BEGIN
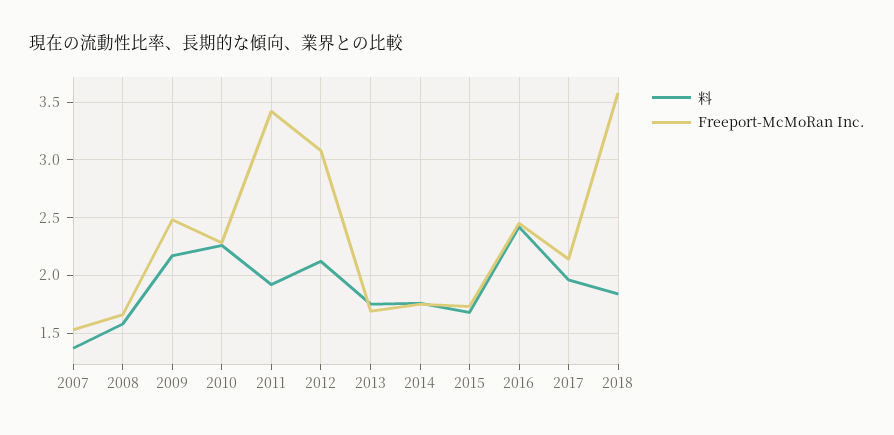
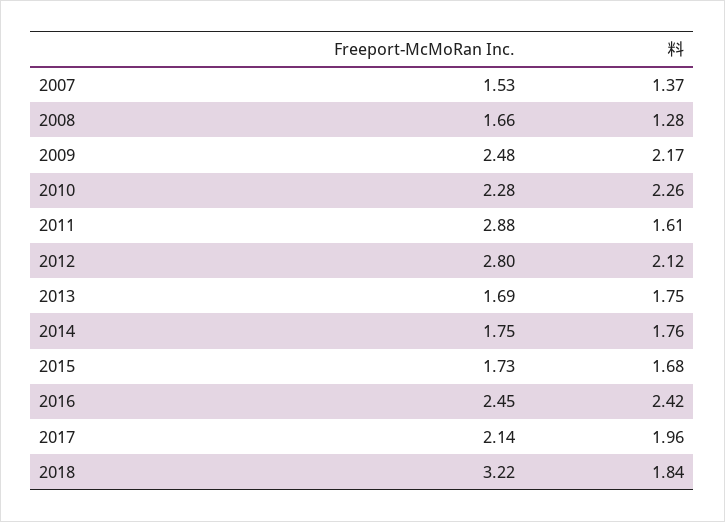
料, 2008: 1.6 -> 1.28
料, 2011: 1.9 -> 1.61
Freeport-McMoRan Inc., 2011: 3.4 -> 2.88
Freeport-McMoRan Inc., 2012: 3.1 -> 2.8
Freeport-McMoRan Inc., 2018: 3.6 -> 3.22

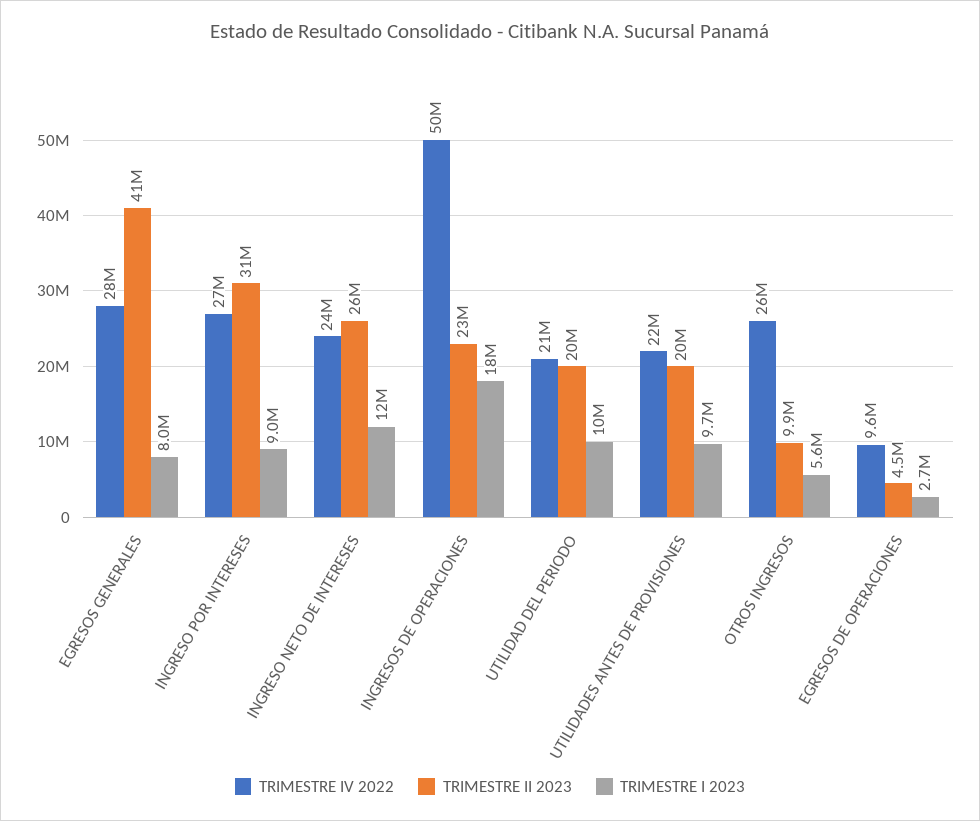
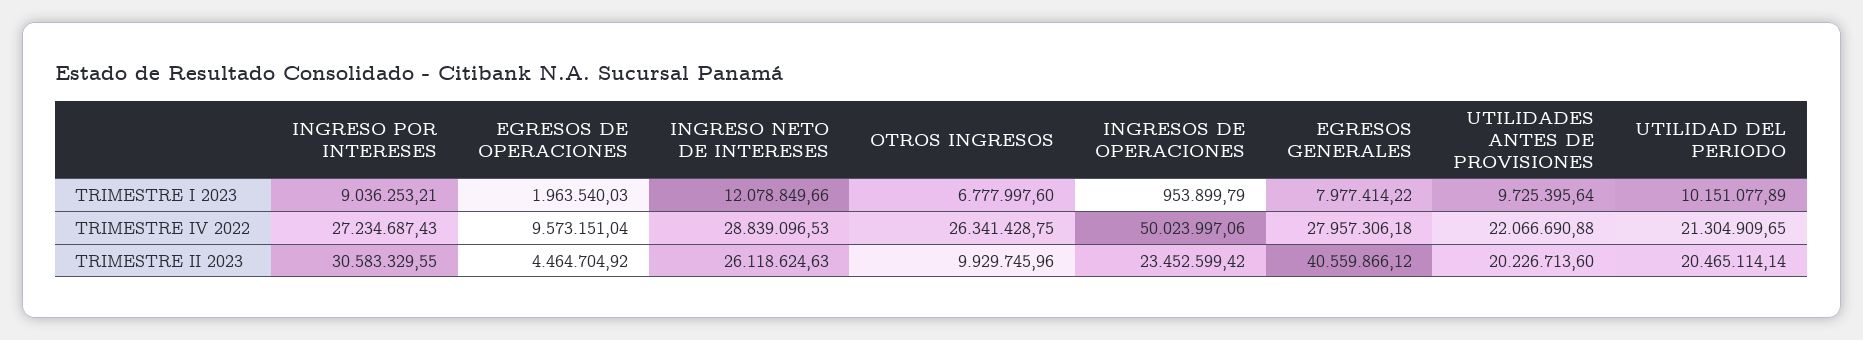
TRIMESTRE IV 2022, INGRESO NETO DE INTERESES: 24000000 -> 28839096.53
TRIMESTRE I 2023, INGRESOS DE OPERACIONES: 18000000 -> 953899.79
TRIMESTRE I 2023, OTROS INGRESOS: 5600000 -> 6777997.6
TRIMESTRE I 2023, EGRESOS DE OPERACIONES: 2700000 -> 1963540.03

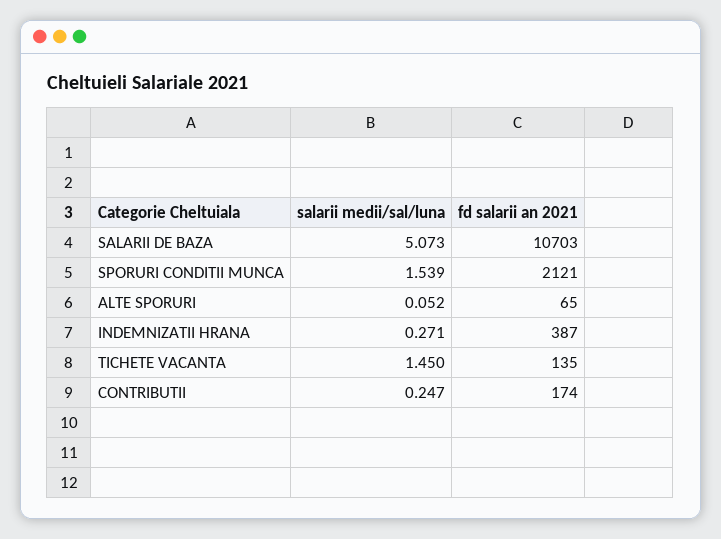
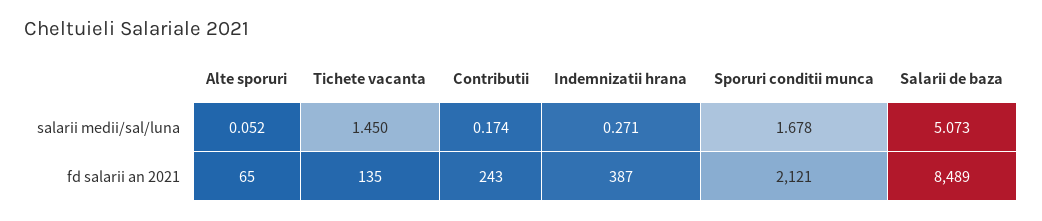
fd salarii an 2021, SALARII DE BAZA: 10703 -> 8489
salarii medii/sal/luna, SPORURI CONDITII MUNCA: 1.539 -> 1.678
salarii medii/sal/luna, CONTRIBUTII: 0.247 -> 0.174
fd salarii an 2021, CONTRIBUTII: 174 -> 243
END
## What to produce
Could the material above be written out again word for word, with the pictures dropped?

## Task output
料, 2008: 1.6 -> 1.28
料, 2011: 1.9 -> 1.61
Freeport-McMoRan Inc., 2011: 3.4 -> 2.88
Freeport-McMoRan Inc., 2012: 3.1 -> 2.8
Freeport-McMoRan Inc., 2018: 3.6 -> 3.22

TRIMESTRE IV 2022, INGRESO NETO DE INTERESES: 24000000 -> 28839096.53
TRIMESTRE I 2023, INGRESOS DE OPERACIONES: 18000000 -> 953899.79
TRIMESTRE I 2023, OTROS INGRESOS: 5600000 -> 6777997.6
TRIMESTRE I 2023, EGRESOS DE OPERACIONES: 2700000 -> 1963540.03

fd salarii an 2021, SALARII DE BAZA: 10703 -> 8489
salarii medii/sal/luna, SPORURI CONDITII MUNCA: 1.539 -> 1.678
salarii medii/sal/luna, CONTRIBUTII: 0.247 -> 0.174
fd salarii an 2021, CONTRIBUTII: 174 -> 243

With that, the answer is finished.